In vna.py, the run_VNA function has two training options:

# Option 1: VNA with annealing schedule
trainer = VNA_trainer(ansatz, train_data, optimizer, scheduler, model, rank)
meanE, meanM = trainer.train(stop_time, Temperature_list, gather_interval)

# Option 2: Brute-force optimization at fixed temperature
trainer = Brute_Gradient_Descent(ansatz, train_data, optimizer, scheduler, model, rank)
meanE, meanM = trainer.train(stop_time_brute_force, Tf, gather_interval)

Currently, brute-force mode is active. Comment/uncomment to switch.


Output

  • Console: Energy and magnetization printed each epoch
  • Model checkpoint: Saved to models/model_{temperature}.pt

Key Concepts

Variational free energy minimization:

F_loc = E_loc + T × log(p)

where E_loc is the energy of a sampled configuration and log(p) is the log-probability from the RNN.

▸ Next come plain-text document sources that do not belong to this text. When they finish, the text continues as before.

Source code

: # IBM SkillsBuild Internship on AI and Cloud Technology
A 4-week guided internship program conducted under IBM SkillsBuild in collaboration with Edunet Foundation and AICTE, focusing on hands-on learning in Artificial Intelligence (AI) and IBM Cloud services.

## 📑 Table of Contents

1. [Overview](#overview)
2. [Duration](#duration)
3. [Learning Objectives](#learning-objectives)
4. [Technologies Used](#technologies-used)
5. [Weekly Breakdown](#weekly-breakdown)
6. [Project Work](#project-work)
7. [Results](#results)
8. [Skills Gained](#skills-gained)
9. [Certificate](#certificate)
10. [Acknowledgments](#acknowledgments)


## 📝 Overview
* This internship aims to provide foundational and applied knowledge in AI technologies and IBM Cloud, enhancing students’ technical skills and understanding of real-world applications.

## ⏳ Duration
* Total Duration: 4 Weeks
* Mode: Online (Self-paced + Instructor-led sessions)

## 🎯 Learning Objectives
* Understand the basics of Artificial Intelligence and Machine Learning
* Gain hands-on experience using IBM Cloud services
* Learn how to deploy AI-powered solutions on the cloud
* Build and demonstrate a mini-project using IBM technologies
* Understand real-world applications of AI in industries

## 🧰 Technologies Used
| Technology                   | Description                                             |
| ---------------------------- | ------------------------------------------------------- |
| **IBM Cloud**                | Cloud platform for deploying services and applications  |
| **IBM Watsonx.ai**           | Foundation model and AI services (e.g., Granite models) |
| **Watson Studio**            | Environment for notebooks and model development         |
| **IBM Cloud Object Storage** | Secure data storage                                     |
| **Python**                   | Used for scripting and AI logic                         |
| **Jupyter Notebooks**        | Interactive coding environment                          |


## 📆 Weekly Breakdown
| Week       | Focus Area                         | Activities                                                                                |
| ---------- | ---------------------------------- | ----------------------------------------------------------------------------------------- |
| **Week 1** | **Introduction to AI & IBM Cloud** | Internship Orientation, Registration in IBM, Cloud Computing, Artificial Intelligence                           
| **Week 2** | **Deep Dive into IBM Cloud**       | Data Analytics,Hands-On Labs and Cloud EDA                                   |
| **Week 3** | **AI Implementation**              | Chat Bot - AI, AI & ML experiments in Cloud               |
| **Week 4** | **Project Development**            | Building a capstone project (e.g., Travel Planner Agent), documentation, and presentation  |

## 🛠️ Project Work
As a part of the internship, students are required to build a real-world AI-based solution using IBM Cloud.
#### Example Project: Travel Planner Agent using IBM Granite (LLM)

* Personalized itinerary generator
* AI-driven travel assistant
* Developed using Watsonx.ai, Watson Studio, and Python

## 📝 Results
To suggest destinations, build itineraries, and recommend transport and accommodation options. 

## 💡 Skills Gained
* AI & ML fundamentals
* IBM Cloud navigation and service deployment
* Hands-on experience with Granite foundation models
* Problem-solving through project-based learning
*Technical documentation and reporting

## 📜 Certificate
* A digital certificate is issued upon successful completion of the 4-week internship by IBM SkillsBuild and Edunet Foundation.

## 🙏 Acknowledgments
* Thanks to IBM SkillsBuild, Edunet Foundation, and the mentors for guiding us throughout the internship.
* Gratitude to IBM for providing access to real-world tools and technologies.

Loss function (REINFORCE-style gradient):

cost = ⟨log(p) × F_loc⟩ - ⟨log(p)⟩ × ⟨F_loc⟩

Annealing: Temperature decreases from T₀ to T_f following the chosen schedule, guiding the RNN distribution toward low-energy configurations.


Extending the Code

  • New interaction matrix: Add function in interaction_matrix.py, return upper-triangular NumPy array
  • New observable: Add method to One_dimensional_spin_model in objective_function.py
  • New RNN architecture: Add class in neural_network_ansatz.py, ensure it has .samples and .log_probs attributes after forward pass

Dynamical Finite-Size Scaling

This project also includes an independent module for dynamical finite-size scaling analysis in Dynamical_FSS/. Use it to extract critical exponents from VNA results at multiple system sizes.

See Dynamical_FSS/Dynamical_FSS_README.md for usage instructions.